Changed (vs. ex_cldr_calendars)

  • All Cldr.Calendar.* module names renamed to Calendrical.*. The detailed renaming map is in guides/migration.md.

  • The :cldr_backend option and the entire backend-module architecture have been removed. Calendrical reads CLDR data directly from Localize.Calendar at runtime; no compile-time backend module is required. Functions that previously took a :backend parameter no longer accept one.

  • Error returns use the modern Elixir convention {:error, %Exception{}} instead of the legacy two-tuple form {:error, {ExceptionModule, "message"}}. Callers can pattern-match on the exception's structured data fields (e.g. %Calendrical.MissingFieldsError{function: f, fields: fs}).

  • Exception names ending in non-Error suffixes have been renamed to use the Error suffix consistently with Localize (Calendrical.MissingFieldsCalendrical.MissingFieldsError, Calendrical.InvalidCalendarModuleCalendrical.InvalidCalendarModuleError, etc.).

  • Calendrical.Hebrew now uses CLDR's Tishri = 1 month numbering instead of Reingold's Nisan = 1 numbering. The previous numbering produced wrong localized month names because CLDR Hebrew data uses Tishri = 1.

  • Calendrical.shift_date/5 and Calendrical.shift_naive_datetime/9 now apply duration units in the standard order (years → months → weeks → days), matching the Elixir stdlib Date.shift/2 convention. The old Cldr.Calendar.plus(date, %Duration{}) applied units in the opposite order.

  • Calendrical.Duration has been removed. Use Elixir's built-in %Duration{} struct (since Elixir 1.17) and Date.diff/2 instead.

  • The plus/minus callbacks have been removed from the Calendrical behaviour. Calendar arithmetic is now driven exclusively by Date.shift/2 / NaiveDateTime.shift/2, which delegate to the calendar's shift_date/4, shift_time/5, and shift_naive_datetime/8 callbacks.

  • All conditional code that supported Elixir versions older than 1.17 has been removed. Calendrical now requires Elixir 1.17+ and Erlang/OTP 26+, matching Localize. Removed 24 obsolete Code.ensure_loaded? / function_exported? / Version.match? guards across 7 files.

  • Calendrical.paschal_full_moon/1 has moved to Calendrical.Ecclesiastical.paschal_full_moon/1. The new home is alongside the rest of the Christian-calendar functions.

Removed

  • Cldr.Calendar.Duration — replaced by Elixir's built-in %Duration{}.

  • The MyApp.Cldr.Calendar.* backend modules and the cldr_backend_provider/1 callback. All locale data is now read from Localize at runtime.

  • Calendrical.plus/{4,5,6}, Calendrical.minus/{4,5,6}, the plus/6 callback in Calendrical.Behaviour, and the corresponding :months clause in Calendrical.Base.Month and Calendrical.Base.Week. Use Date.shift/2 / NaiveDateTime.shift/2 instead.

  • Calendrical.Sigils (the ~d sigil). Elixir's native ~D sigil has supported a trailing calendar suffix since Elixir 1.10 and works for any module implementing the Calendar behaviour.

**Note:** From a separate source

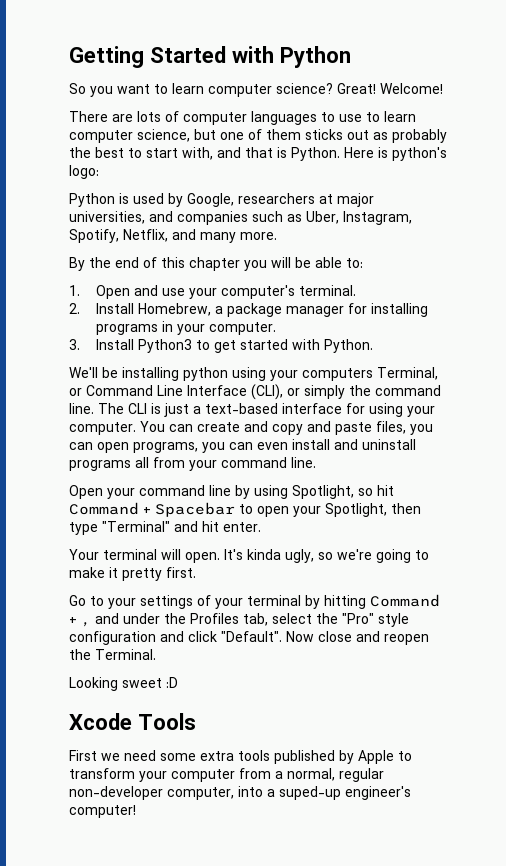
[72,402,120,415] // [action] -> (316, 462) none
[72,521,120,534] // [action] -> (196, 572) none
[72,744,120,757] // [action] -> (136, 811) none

Use ~D[2024-09-01 Calendrical.Hebrew] instead of ~d[2024-09-01 Hebrew]. The Calendrical.Sigils sigil's other features (default of Calendrical.Gregorian, ISO week-date format yyyy-Wmm-dd, fiscal calendar shortcuts, B.C.E./C.E. era markers) are minor conveniences that did not justify maintaining a parallel sigil system. See guides/migration.md for one-line equivalents of every removed feature.

Calendars

This release introduces 17 calendar implementations covering every CLDR-acceptable calendar type. See guides/calendar_summary.md for the full list grouped by family, with month structures, leap-year rules, and reference dates.